• _Task requirements_: Since each line must match the original, copy out the records with no differences at all.

[[ Data excerpts open ]]

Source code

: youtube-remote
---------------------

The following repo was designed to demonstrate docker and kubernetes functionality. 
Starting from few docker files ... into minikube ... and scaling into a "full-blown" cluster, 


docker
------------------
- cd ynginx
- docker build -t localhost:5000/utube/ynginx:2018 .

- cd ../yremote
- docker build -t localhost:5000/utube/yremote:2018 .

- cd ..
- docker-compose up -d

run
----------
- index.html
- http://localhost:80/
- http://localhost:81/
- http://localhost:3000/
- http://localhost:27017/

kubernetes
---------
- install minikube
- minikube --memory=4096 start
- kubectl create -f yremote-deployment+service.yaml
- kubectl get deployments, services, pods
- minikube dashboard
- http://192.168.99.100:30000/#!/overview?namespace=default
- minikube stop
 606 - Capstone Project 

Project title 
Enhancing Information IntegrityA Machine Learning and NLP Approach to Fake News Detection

[[ Data excerpts closed ]]

• _Exercise solution_:
Source code

: youtube-remote
---------------------

The following repo was designed to demonstrate docker and kubernetes functionality. 
Starting from few docker files ... into minikube ... and scaling into a "full-blown" cluster, 


docker
------------------
- cd ynginx
- docker build -t localhost:5000/utube/ynginx:2018 .

- cd ../yremote
- docker build -t localhost:5000/utube/yremote:2018 .

- cd ..
- docker-compose up -d

run
----------
- index.html
- http://localhost:80/
- http://localhost:81/
- http://localhost:3000/
- http://localhost:27017/

kubernetes
---------
- install minikube
- minikube --memory=4096 start
- kubectl create -f yremote-deployment+service.yaml
- kubectl get deployments, services, pods
- minikube dashboard
- http://192.168.99.100:30000/#!/overview?namespace=default
- minikube stop
 606 - Capstone Project 

Project title 
Enhancing Information IntegrityA Machine Learning and NLP Approach to Fake News Detection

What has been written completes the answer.